Today began in beautiful Chicoteague Island Va. We have been blessed to own a vintage 1961 Marlette trailer that sits back on a quiet lane. It’s really groovy and the same age as Phil and he is also very groovy! But the grooviest thing about it is that for the past week our little family has called this home. Snuggled in probably 500 square feet we had some awesome together time. We saw a beautiful side of Daniela that she had kept under wraps. We swam in the ocean, hung out and did nothing, laughed at lobsters and relaxed. 

D had a habit of waking up Peter each day by singing "PEEETER YUM YUMS", at the sound of which he would very groggily pop out of bed and stumble to the kitchen and await her next command.
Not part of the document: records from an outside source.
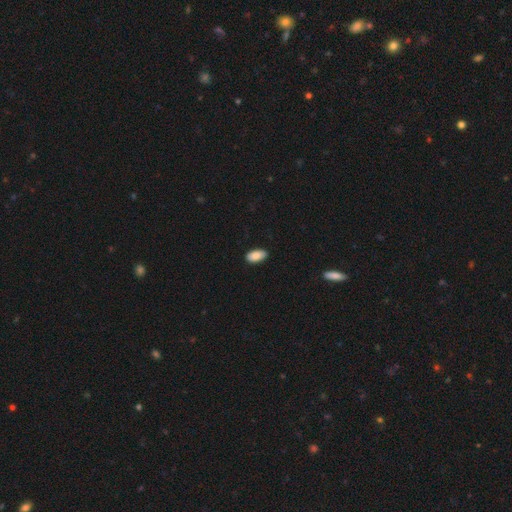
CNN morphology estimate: The model was most divided on "merging": none: 87%, minor disturbance: 10%, major disturbance: 2%, merger: 1%. More confident: how rounded — in between (94%); smooth or featured — smooth (86%).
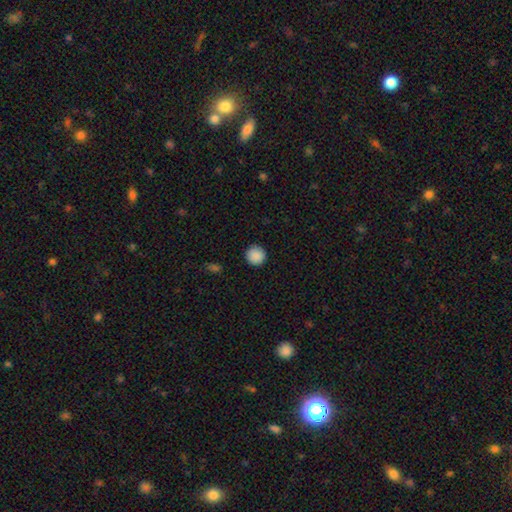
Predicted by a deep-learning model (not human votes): smooth 89%, star or artifact 8%, featured or disk 2%. Down the decision tree: how rounded — round (95%); merging — none (92%).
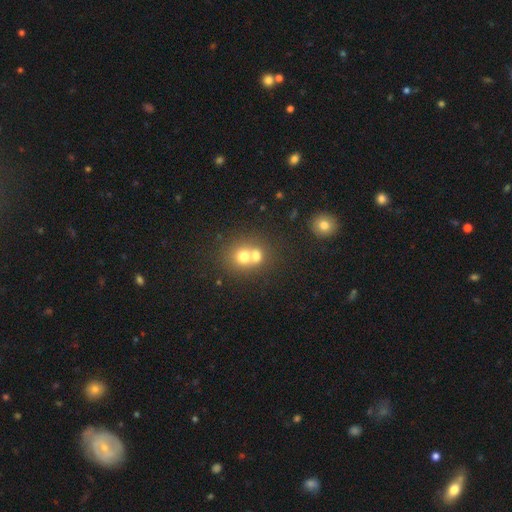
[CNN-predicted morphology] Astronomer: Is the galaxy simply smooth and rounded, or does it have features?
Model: smooth — 69%.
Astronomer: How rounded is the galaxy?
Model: round — 76%.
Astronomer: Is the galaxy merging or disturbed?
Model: merger — 65%.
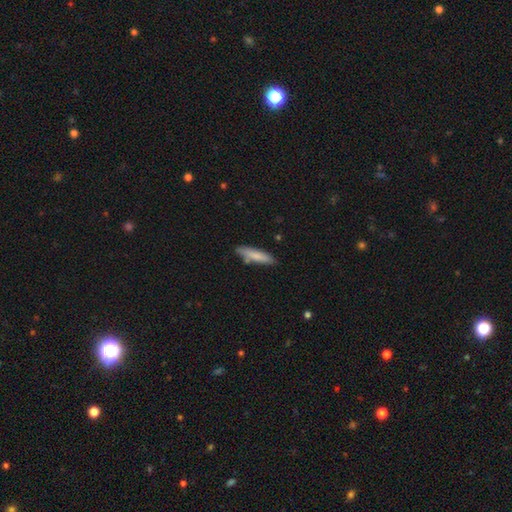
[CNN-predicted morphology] smooth 80%, featured or disk 15%, star or artifact 6%. Down the decision tree: how rounded — cigar-shaped (78%); merging — none (77%).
So we heard that a lot…PEEEETER YUM YUMS .... and she would sometimes trick him by giving him an empty raisin box.  He would give her a look and each time try not to fall for her shenanigans. He loves the game they play and so does she. She shares with him enough food for there to be a good chance of yummys so he plays the game even if it's an empty box of raisins.

We left and drove. The normal 5 hour trip was seriously compromised with traffic…7 hours later we safely arrived in Bethlehem. Everyone went to their corners to unpack and re enter our home world…our house looked ginormous after a week at the groovy surf shack. Finally dinner…PEETER YUM YUMS she calls sweetly. Pasta she says in perfect English, Spaghetti she adds…. She is learning more than I realize.

Dinner is served. Pasta with garlic and shrimp…and ketchup for the Latvian at the table…lots of it…coming out of the bottle are sounds to rival some serious intestinal issues. She pauses when the bottle makes the squirting sound, we all look around…PEEETER!!! She sings…As if he was responsible for the symphony. We laughed so hard I though Phil was going to need resuscitation. Beautiful the sounds of farts from the ketchup at the dinner table!

Phil heads out to pick up the last dog from the sitter. While he’s gone D starts calling PEEETER YUM YUM HOTDOGS….POPCORN…..SPRITE.. she’s laughing hysterically and I am in awe of hidden English words and Peter, well, face it, he is NOT falling for this.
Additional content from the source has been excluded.